Vente de t-shirts provocants aux Mureaux : six arrestations après l’agression d’un policier
Un policier grièvement blessé au visage lors de violences urbaines, une vidéo devenue virale sur les réseaux sociaux, et maintenant des t-shirts vendus illégalement dans les rues. L’affaire prend une tournure particulièrement provocante dans les Yvelines, où les forces de l’ordre viennent de procéder à plusieurs arrestations.
Une vente à la sauvette aux relents provocateurs
Mardi soir, peu après 22h15, six individus âgés de 19 à 21 ans ont été appréhendés aux Mureaux. Leur commerce illicite portait sur des vêtements arborant des messages pour le moins controversés.
Les t-shirts saisis affichaient des inscriptions comme « Reste avec nous Sam » et « Calme-toi Sam ça va aller ». Des formules qui font directement référence à un événement dramatique ayant marqué la commune.
Un policier victime de violences brutales
Samir, membre de la brigade anticriminalité, a été grièvement touché au visage par un pavé lors d’affrontements survenus aux Mureaux. Le choc lui a fait perdre connaissance.
L’agression a été filmée et largement diffusée sur TikTok, où la vidéo a rapidement circulé. On y entend notamment les réactions de ses collègues face à la gravité de la situation.

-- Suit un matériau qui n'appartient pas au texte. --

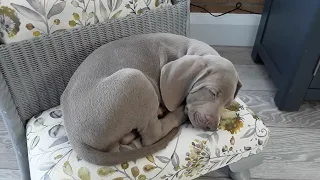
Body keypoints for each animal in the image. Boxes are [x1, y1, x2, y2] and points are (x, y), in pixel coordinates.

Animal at [60, 32, 241, 166]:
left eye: (227, 104)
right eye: (212, 92)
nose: (212, 127)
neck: (187, 50)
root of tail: (75, 138)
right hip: (135, 79)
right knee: (151, 136)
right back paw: (178, 114)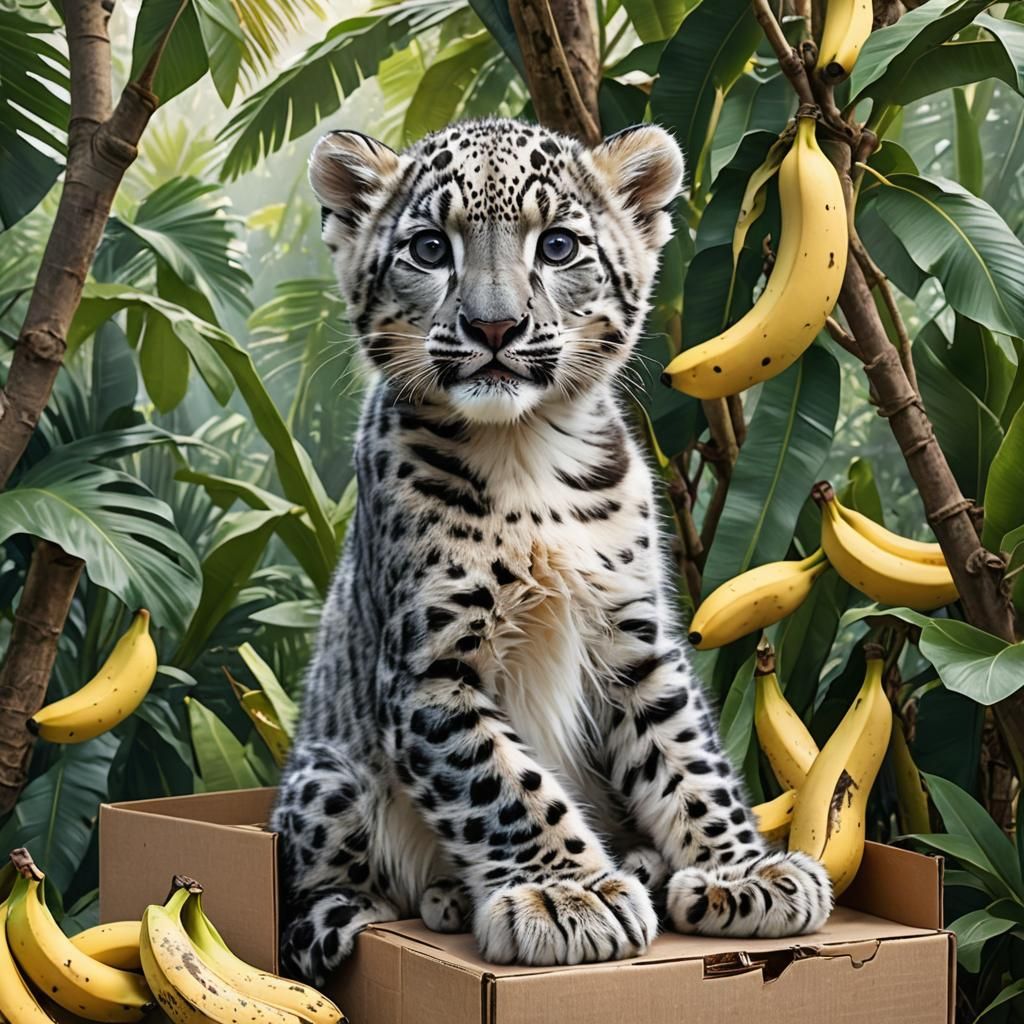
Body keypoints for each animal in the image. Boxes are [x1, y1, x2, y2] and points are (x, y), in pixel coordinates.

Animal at [271, 117, 832, 986]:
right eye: (429, 248)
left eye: (560, 245)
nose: (494, 327)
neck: (526, 450)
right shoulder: (433, 666)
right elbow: (505, 784)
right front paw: (568, 896)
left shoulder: (638, 636)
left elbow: (688, 755)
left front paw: (742, 870)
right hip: (325, 779)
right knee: (319, 888)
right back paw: (416, 903)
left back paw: (637, 862)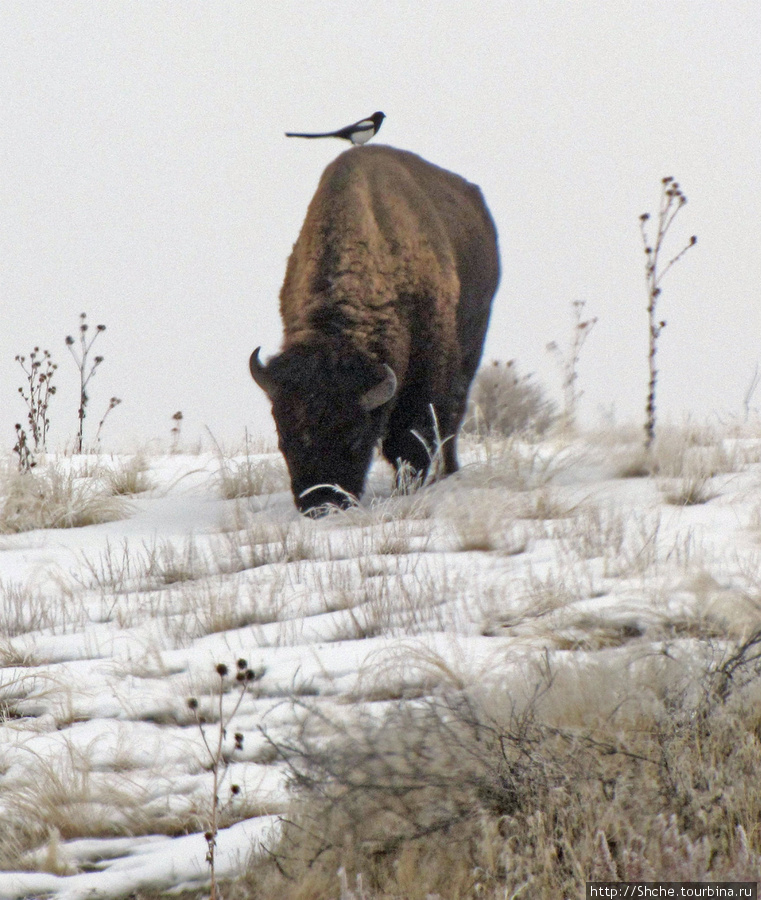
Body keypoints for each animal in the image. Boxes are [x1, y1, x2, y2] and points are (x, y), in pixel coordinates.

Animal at [249, 146, 498, 512]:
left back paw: (449, 471)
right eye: (284, 435)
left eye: (354, 438)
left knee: (453, 414)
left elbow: (414, 434)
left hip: (472, 345)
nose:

Des images choquantes devenues virales
La séquence diffusée sur les réseaux sociaux a amplifié l’émotion autour de cette agression. Elle témoigne de la violence des affrontements auxquels sont confrontés les policiers dans certains quartiers.
Six suspects déjà connus des services judiciaires
Lors de leur interpellation, de l’argent a été découvert sur les six jeunes vendeurs. La plupart d’entre eux possèdent déjà un casier judiciaire, selon les premières informations.
Tous ont été placés en garde à vue afin de déterminer les circonstances exactes de leur commerce et les motivations qui les ont poussés à vendre ces vêtements.
Une enquête sous haute surveillance ministérielle
L’affaire fait l’objet d’un suivi particulier de la part du ministre de l’Intérieur, Laurent Nuñez. Les autorités cherchent à comprendre la nature exacte de cette initiative.
Les auditions doivent permettre d’établir si ces ventes relèvent d’une simple tentative d’enrichissement, d’une provocation délibérée envers les forces de l’ordre, ou s’inscrivent dans le cadre d’une marche blanche détournée.
Trois pistes explorées par les enquêteurs
Les investigateurs examinent plusieurs hypothèses : un rassemblement hommage dévoyé, une action provocatrice ciblant la police, ou une opération purement mercantile exploitant un fait divers dramatique.